O ataque a refinarias sauditas, seja iniciativa iraniana (que disputa com a Arábia Saudita a liderança do Oriente Médio árabe), seja iniciativa dos rebeldes iemenitas contrários ao regime de seu país, apoiado pelos sauditas, está sendo considerado um problema passageiro. Imagina-se que não haverá falta de petróleo, nem alta explosiva de preços. Imagina-se que a situação logo voltará ao normal.

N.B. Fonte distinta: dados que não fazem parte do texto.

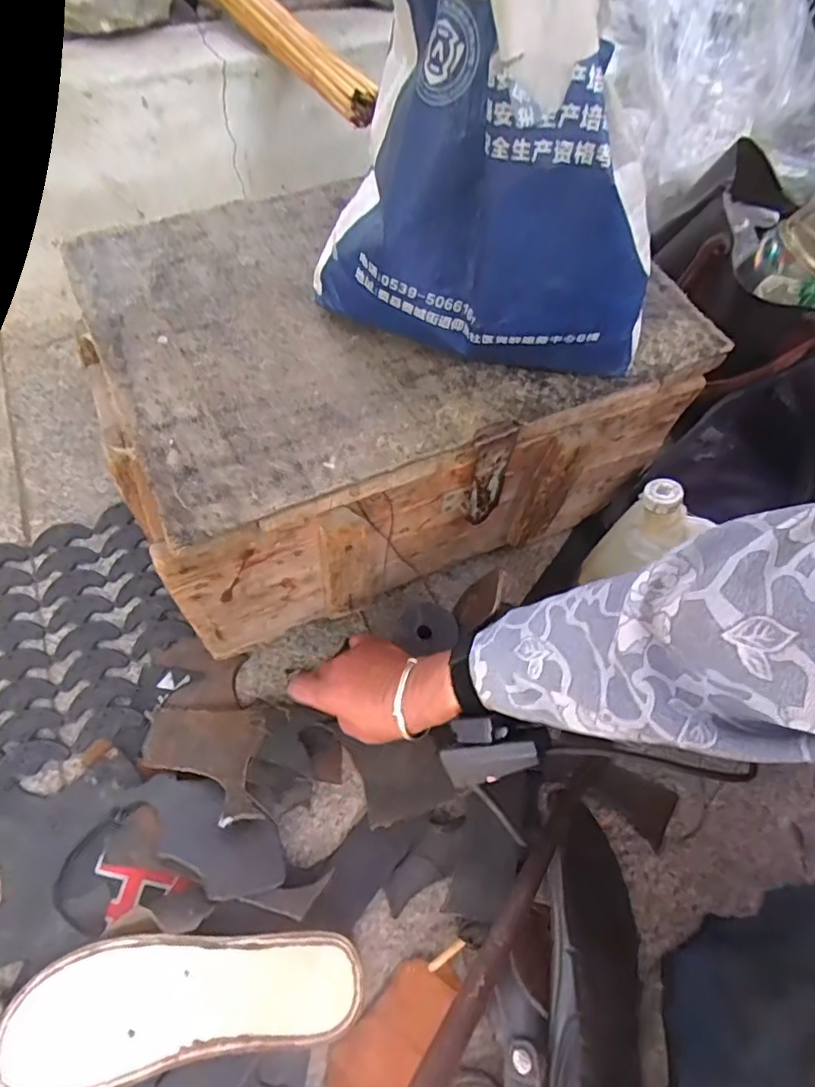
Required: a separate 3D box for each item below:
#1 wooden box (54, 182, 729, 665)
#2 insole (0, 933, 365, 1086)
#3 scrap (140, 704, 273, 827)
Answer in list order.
[{"bbox_3d":[-0.013,-0.141,0.579,0.470,0.227,0.326,-19,60,-16],"label":"wooden box"},{"bbox_3d":[-0.155,0.319,0.414,0.239,0.006,0.078,-6,54,-9],"label":"insole"},{"bbox_3d":[-0.174,0.184,0.498,0.107,0.008,0.099,-5,49,4],"label":"scrap"}]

Se o que se imagina for otimista demais, há ainda a liberação das reservas estratégicas dos EUA. No Brasil, a Petrobras avalia a situação, mantendo preços. Os juros brasileiros devem cair mais um pouco.

Homenagem bonita

O jornalista Caetano Bedaque foi homenageado no dia 13, na Câmara dos Vereadores de São Paulo, “pelos excelentes serviços prestados à televisão brasileira”. A homenagem foi comandada pela vereadora Sandra Thadeu e a presidente do Instituto Pro-TV, Thaís Alves. Conheço-o: foi homenagem merecida.

Carlos Brickmann
é jornalista e diretor do escritório Brickmann&Associados Comunicação, especializado em gerenciamento de crises. Desde 1963, quando se iniciou na profissão, passou por todos os grandes veículos de comunicação do país. Participou das reportagens que deram quatro Prêmios Esso de Equipe ao Jornal da Tarde, de São Paulo. Tem reportagens assinadas nas edições especiais de primeiras páginas da Folha de S.Paulo e do Jornal da Tarde.